━━━ Text passage ━━━

Tuesday, August 15, 2017

Helping Your Partner Adjust to America

Imagine moving to another country and finally getting to be with your partner legally for the first time. What a joy!

But as fun and exciting as the newfound freedom can be, there are going to be a few difficult adjustments due to cultural and economic differences, but also due to marriage green card processing.

How Can You Best Help Your Partner?

In 2007 I met my husband Bjorn, a tourist from The Netherlands.  Eventually I sponsored him for a marriage green card.  Even though I had assisted others in the marriage green card process for years, I had no idea what starting a marriage with a foreign spouse entailed!  We learned a lot along the way, and I have also learned even more from my clients, so I am happy to share our discoveries with you.

You may have been on vacation together numerous times, and you may have visited each other in your respective countries often, but there is a difference when you make the decision to live together indefinitely.  There are awkward moments, and let's face it, some things are downright boring.  But if you approach all that you need to go together as a team, it will go more smoothly.

Try not to blame each other during the marriage green card processing for delays, confusion, or how much it costs.  Try to take the attitude that you are going on this adventure together, and that you are tackling what needs to be done as a team.

You are going to be applying for a joint bank account, perhaps buying a car together, and along the way there will be setbacks.  He or she will not have an American credit history or an American social security card.  They will be starting from scratch and without your support it can feel upsetting. But if you approach each task with a "we can do this together" attitude, it will help - after all it is only a temporary situation and there will be many years in the future when this will not be the case.

━━━ Provided material ━━━

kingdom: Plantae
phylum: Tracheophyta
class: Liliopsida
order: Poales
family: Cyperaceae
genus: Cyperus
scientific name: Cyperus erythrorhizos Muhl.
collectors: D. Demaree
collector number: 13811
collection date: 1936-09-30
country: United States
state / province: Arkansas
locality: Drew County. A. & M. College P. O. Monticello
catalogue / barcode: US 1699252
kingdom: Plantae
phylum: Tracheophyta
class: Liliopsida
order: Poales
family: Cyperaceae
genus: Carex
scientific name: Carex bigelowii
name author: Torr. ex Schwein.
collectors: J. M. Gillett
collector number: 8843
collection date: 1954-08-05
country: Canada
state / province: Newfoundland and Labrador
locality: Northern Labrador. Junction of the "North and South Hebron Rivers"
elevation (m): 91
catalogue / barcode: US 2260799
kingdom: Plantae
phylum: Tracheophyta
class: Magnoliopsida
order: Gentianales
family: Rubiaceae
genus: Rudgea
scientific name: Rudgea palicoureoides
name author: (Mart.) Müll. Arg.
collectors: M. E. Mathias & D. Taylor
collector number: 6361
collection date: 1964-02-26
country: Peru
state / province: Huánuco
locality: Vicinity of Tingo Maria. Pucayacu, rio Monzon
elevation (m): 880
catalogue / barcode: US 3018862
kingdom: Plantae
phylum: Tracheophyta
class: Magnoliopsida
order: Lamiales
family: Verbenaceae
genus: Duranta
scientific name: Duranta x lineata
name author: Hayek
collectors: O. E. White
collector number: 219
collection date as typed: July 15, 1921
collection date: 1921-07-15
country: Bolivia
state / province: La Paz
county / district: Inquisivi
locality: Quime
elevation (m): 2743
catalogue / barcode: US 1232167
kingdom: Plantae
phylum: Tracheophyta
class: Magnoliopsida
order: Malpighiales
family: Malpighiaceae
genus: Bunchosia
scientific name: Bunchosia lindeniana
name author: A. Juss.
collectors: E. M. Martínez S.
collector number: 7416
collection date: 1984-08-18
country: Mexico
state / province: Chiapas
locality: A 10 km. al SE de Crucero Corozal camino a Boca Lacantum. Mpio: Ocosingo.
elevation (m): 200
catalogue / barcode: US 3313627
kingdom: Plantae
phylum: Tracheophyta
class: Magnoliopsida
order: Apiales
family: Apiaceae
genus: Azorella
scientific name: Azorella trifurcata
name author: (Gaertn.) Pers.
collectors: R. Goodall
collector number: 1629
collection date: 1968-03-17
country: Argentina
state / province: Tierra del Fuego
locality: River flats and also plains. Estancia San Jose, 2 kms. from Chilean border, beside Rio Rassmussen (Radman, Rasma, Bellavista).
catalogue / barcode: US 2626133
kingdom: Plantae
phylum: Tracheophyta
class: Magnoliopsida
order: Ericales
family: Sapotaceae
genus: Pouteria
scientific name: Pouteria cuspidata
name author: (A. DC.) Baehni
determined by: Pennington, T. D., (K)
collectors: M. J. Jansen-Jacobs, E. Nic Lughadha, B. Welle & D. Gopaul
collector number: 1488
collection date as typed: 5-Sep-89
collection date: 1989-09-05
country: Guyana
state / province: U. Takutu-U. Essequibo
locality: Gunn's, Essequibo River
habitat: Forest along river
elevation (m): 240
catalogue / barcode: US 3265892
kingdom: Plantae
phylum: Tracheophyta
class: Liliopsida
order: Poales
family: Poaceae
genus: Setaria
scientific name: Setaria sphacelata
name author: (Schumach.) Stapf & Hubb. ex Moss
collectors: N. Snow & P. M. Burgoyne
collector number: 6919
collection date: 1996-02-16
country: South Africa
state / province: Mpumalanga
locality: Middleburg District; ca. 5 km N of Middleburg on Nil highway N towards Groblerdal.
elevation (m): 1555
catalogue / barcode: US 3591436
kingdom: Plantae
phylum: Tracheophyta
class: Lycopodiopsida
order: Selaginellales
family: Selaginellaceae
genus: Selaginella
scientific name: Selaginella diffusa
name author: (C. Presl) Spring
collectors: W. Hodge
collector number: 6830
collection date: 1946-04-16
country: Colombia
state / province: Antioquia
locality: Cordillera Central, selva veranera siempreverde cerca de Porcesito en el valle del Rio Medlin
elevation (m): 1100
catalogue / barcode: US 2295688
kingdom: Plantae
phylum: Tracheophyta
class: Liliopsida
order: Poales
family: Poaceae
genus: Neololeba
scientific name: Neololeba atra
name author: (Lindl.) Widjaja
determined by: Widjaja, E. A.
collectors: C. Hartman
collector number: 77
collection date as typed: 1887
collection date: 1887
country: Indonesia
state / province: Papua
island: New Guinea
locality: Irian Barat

━━━

Answer these from the post on helping a partner adjust to America:
(a) In what year did the writer meet Bjorn, and what country was he visiting from?
(b) During marriage green card processing, what three things does the post say partners should try not to blame each other for?
(c) What two American items does the post say the newly arrived partner will not have?

## Exercise solution
(a) 2007; The Netherlands.
(b) Delays, confusion, and how much it costs.
(c) An American credit history and an American social security card.